Extracted records

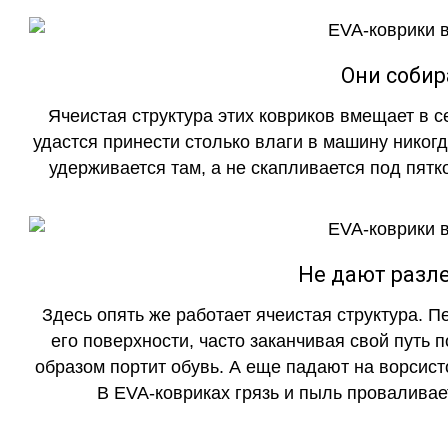
Они собир
Ячеистая структура этих ковриков вмещает в с
удастся принести столько влаги в машину никогд
удерживается там, а не скапливается под пятко
Не дают разле
Здесь опять же работает ячеистая структура. 
его поверхности, часто заканчивая свой путь 
образом портит обувь. А еще падают на ворсист
В EVA-ковриках грязь и пыль проваливает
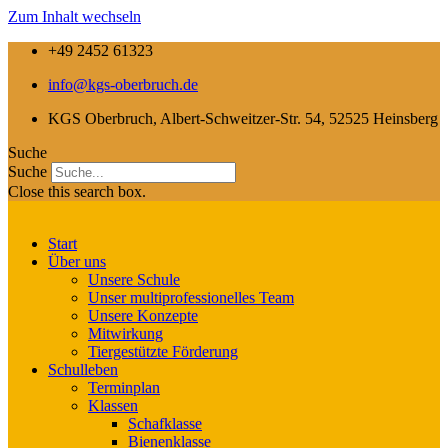
Zum Inhalt wechseln
+49 2452 61323
info@kgs-oberbruch.de
KGS Oberbruch, Albert-Schweitzer-Str. 54, 52525 Heinsberg
Suche
Suche
Close this search box.
Start
Über uns
Unsere Schule
Unser multiprofessionelles Team
Unsere Konzepte
Mitwirkung
Tiergestützte Förderung
Schulleben
Terminplan
Klassen
Schafklasse
Bienenklasse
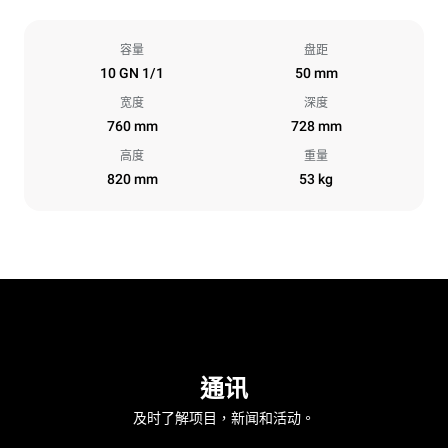
容量
盘距
10 GN 1/1
50 mm
宽度
深度
760 mm
728 mm
高度
重量
820 mm
53 kg
通讯
及时了解项目，新闻和活动。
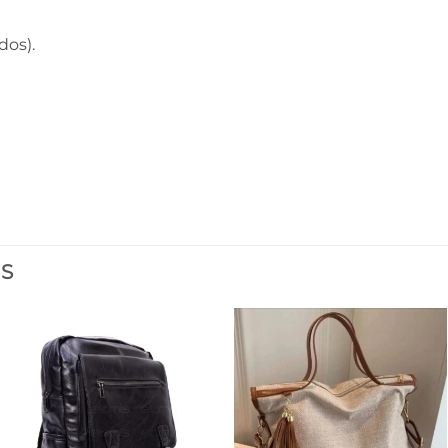
dos).
ES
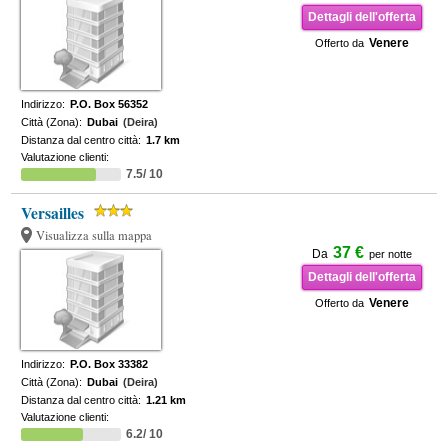
Dettagli dell'offerta
Venere
Offerto da
Indirizzo:
P.O. Box 56352
Città (Zona):
Dubai
(Deira)
Distanza dal centro città:
1.7 km
Valutazione clienti:
7.5/ 10
Versailles
Visualizza sulla mappa
37 €
Da
per notte
Dettagli dell'offerta
Venere
Offerto da
Indirizzo:
P.O. Box 33382
Città (Zona):
Dubai
(Deira)
Distanza dal centro città:
1.21 km
Valutazione clienti:
6.2/ 10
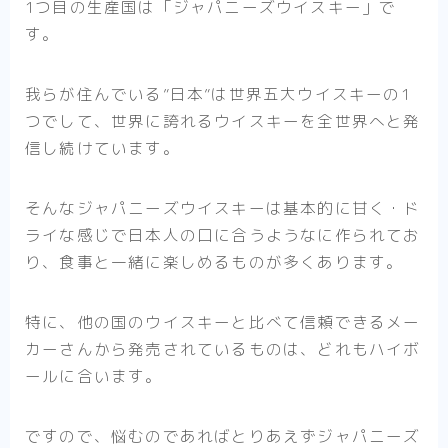
1つ目の生産国は
「ジャパニーズウイスキー」
で
す。
我らが住んでいる”日本”は世界五大ウイスキーの1
つでして、世界に誇れるウイスキーを全世界へと発
信し続けています。
そんなジャパニーズウイスキーは基本的に甘く・ド
ライな感じで日本人の口に合うようなに作られてお
り、食事と一緒に楽しめるものが多くあります。
特に、他の国のウイスキーと比べて信頼できるメー
カーさんから発売されているものは、どれもハイボ
ールに合います。
ですので、悩むのであればとりあえずジャパニーズ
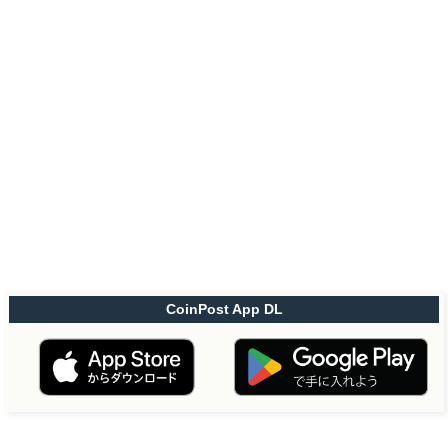
CoinPost App DL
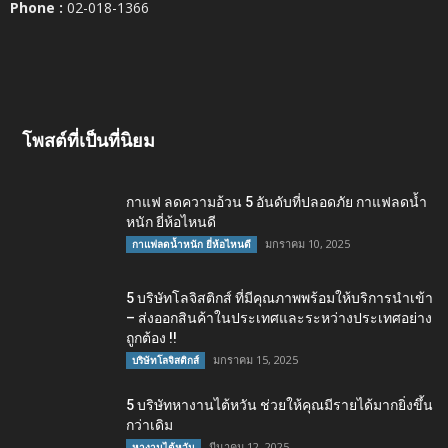
Phone :
02-018-1366
โพสต์ที่เป็นที่นิยม
กาแฟ ลดความอ้วน 5 อันดับที่ปลอดภัย กาแฟลดน้ำ
หนัก ยี่ห้อไหนดี
มกราคม 10, 2025
กาแฟลดน้ำหนัก ยี่ห้อไหนดี
5 บริษัทโลจิสติกส์ ที่มีคุณภาพพร้อมให้บริการนำเข้า
– ส่งออกสินค้าในประเทศและระหว่างประเทศอย่าง
ถูกต้อง !!
มกราคม 15, 2025
บริษัทโลจิสติกส์
5 บริษัทหางานไต้หวัน ช่วยให้คุณมีรายได้มากยิ่งขึ้น
กว่าเดิม
มีนาคม 12, 2025
หางานไต้หวัน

Work item: Exactly as written, copy the entries above without their pictures.

Output for this exercise:
Они собир
Ячеистая структура этих ковриков вмещает в с
удастся принести столько влаги в машину никогд
удерживается там, а не скапливается под пятко
Не дают разле
Здесь опять же работает ячеистая структура. 
его поверхности, часто заканчивая свой путь 
образом портит обувь. А еще падают на ворсист
В EVA-ковриках грязь и пыль проваливает
Zum Inhalt wechseln
+49 2452 61323
info@kgs-oberbruch.de
KGS Oberbruch, Albert-Schweitzer-Str. 54, 52525 Heinsberg
Suche
Suche
Close this search box.
Start
Über uns
Unsere Schule
Unser multiprofessionelles Team
Unsere Konzepte
Mitwirkung
Tiergestützte Förderung
Schulleben
Terminplan
Klassen
Schafklasse
Bienenklasse
容量
盘距
10 GN 1/1
50 mm
宽度
深度
760 mm
728 mm
高度
重量
820 mm
53 kg
通讯
及时了解项目，新闻和活动。
dos).
ES
Dettagli dell'offerta
Venere
Offerto da
Indirizzo:
P.O. Box 56352
Città (Zona):
Dubai
(Deira)
Distanza dal centro città:
1.7 km
Valutazione clienti:
7.5/ 10
Versailles
Visualizza sulla mappa
37 €
Da
per notte
Dettagli dell'offerta
Venere
Offerto da
Indirizzo:
P.O. Box 33382
Città (Zona):
Dubai
(Deira)
Distanza dal centro città:
1.21 km
Valutazione clienti:
6.2/ 10
1つ目の生産国は
「ジャパニーズウイスキー」
で
す。
我らが住んでいる”日本”は世界五大ウイスキーの1
つでして、世界に誇れるウイスキーを全世界へと発
信し続けています。
そんなジャパニーズウイスキーは基本的に甘く・ド
ライな感じで日本人の口に合うようなに作られてお
り、食事と一緒に楽しめるものが多くあります。
特に、他の国のウイスキーと比べて信頼できるメー
カーさんから発売されているものは、どれもハイボ
ールに合います。
ですので、悩むのであればとりあえずジャパニーズ
CoinPost App DL
Phone :
02-018-1366
โพสต์ที่เป็นที่นิยม
กาแฟ ลดความอ้วน 5 อันดับที่ปลอดภัย กาแฟลดน้ำ
หนัก ยี่ห้อไหนดี
มกราคม 10, 2025
กาแฟลดน้ำหนัก ยี่ห้อไหนดี
5 บริษัทโลจิสติกส์ ที่มีคุณภาพพร้อมให้บริการนำเข้า
– ส่งออกสินค้าในประเทศและระหว่างประเทศอย่าง
ถูกต้อง !!
มกราคม 15, 2025
บริษัทโลจิสติกส์
5 บริษัทหางานไต้หวัน ช่วยให้คุณมีรายได้มากยิ่งขึ้น
กว่าเดิม
มีนาคม 12, 2025
หางานไต้หวัน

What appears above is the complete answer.